One solution to the differential equation: \[y''-2\tan(x) \ y' -y=0 \ is \ y=\frac{ 1 }{ \cos x }\] Find another solution of the equation such that the two solutions form a fundamental set of solutions

Answer 1

Got an A in Diff Eq in the fall, can't remember anything about it now :(

Answer 2

I believe this is a problem addressing reduction of order isn't it @Wislar ?

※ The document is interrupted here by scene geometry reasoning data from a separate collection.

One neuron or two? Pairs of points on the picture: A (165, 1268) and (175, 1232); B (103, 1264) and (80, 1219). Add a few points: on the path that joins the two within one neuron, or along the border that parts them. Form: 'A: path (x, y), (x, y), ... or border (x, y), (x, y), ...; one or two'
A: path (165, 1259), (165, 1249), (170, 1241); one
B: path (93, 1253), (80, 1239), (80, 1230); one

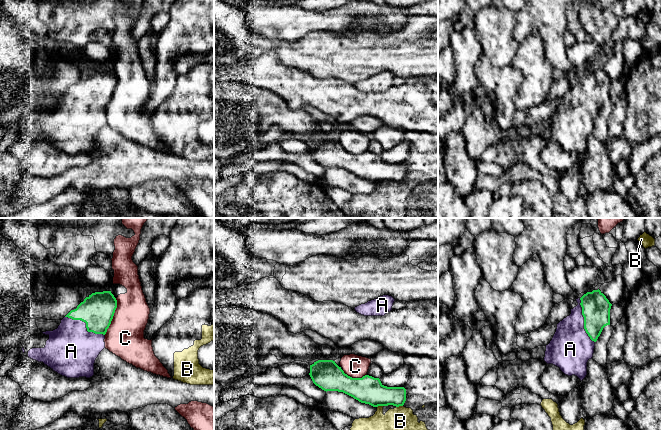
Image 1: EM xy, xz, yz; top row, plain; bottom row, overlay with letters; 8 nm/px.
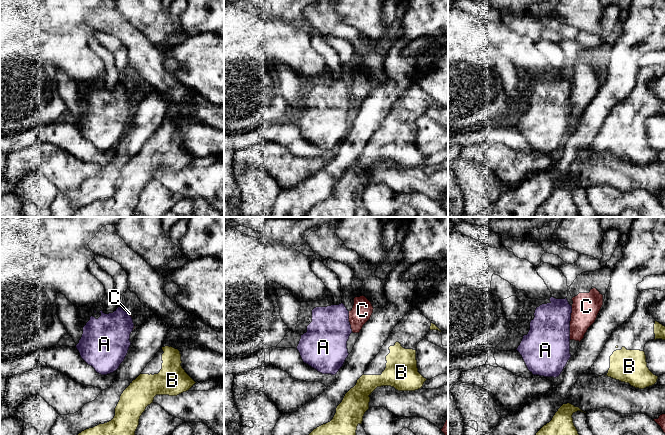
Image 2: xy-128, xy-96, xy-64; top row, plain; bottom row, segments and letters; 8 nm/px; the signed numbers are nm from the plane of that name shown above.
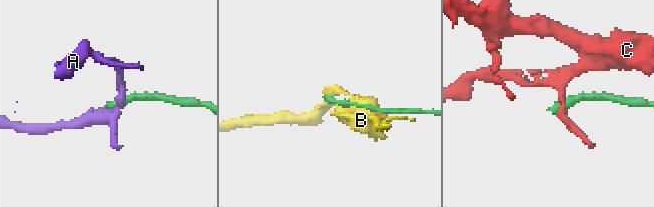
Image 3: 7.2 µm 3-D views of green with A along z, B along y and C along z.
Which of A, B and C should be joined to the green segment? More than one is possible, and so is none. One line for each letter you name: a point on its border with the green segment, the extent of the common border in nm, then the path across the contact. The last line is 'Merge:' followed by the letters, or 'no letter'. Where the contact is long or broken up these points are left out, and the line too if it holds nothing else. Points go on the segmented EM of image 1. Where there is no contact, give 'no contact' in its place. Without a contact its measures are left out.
A: meets green in xy at (86, 325); contact 360 nm long
Merge: A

I believe you want to start with setting:
\[\Large y=\frac{c(x)}{\cos x} \]

Answer 3

I'm sure you could do it that way, but taking the derivatives like that would take awhile. Isn't there a way to do this with Able's formula?

Answer 4

Using Abel's Formula, let \(y_2\) be the solution you're looking for. Then you set up the following equation:
\[\large W(\sec x,y_2)=Ce^{-\int (-2\tan x)~dx}\]
Which is the same as
\[\large\begin{vmatrix}\sec x&y_2\\\sec x\tan x&y_2'\end{vmatrix}=Ce^{2\int \tan x~dx}\]
Solving for \(y_2\) gives a solution in the form @Spacelimbus mentioned.

Answer 5

I tried solving it using reduction of order, but I couldn't get that to work out

Answer 6

\[y=\frac{ v }{ \cos x } \\ \\ y'=\frac{ v' \cos x +v \sin x }{ \cos ^{2}x } \\ y''=\frac{ v''\cos ^{3}x +vcos ^{3}x+2\cos ^{2}x \sin x v' + 2vcosx \sin ^{2}x }{ \cos ^{4}x }\]

Answer 7

Have you tried the method I used? It seems to work out, and I've checked the answer with WolframAlpha

Answer 8

I did try your method too and it is actually much easier than reduction of order, but I got C/cosx with yours too and that is the same thing as the current solution.

Answer 9

Evaluating the Wronskian in my last equation gives you
\[\large\sec x~y_2'-\sec x\tan x~y_2=Ce^{-2\ln|{\cos x}|}\\
\large\sec x~y_2'-\sec x\tan x~y_2=C\left(e^{\ln|{\cos x}|}\right)^{-2}\\
\large\sec x~y_2'-\sec x\tan x~y_2=C\left(\cos x\right)^{-2}\\
\large\sec x~y_2'-\sec x\tan x~y_2=C\sec^2x\\
\large \cos x~y_2'-\sin x~y_2=C\]
Note that the LHS is the result of a differentiation of a product:
\[\large \color{red}{\cos x~y_2'-\sin x~y_2}=C\\
\large \color{red}{\frac{d}{dx}\left[\cos x~y_2\right]}=C\]
Integrating both sides, you get
\[\large\cos x~y_2=Cx\\
\large y=\frac{Cx}{\cos x}\]

Answer 10

I see what happened. I forgot to integrate the C. Thank you so much!

Answer 11

You're welcome!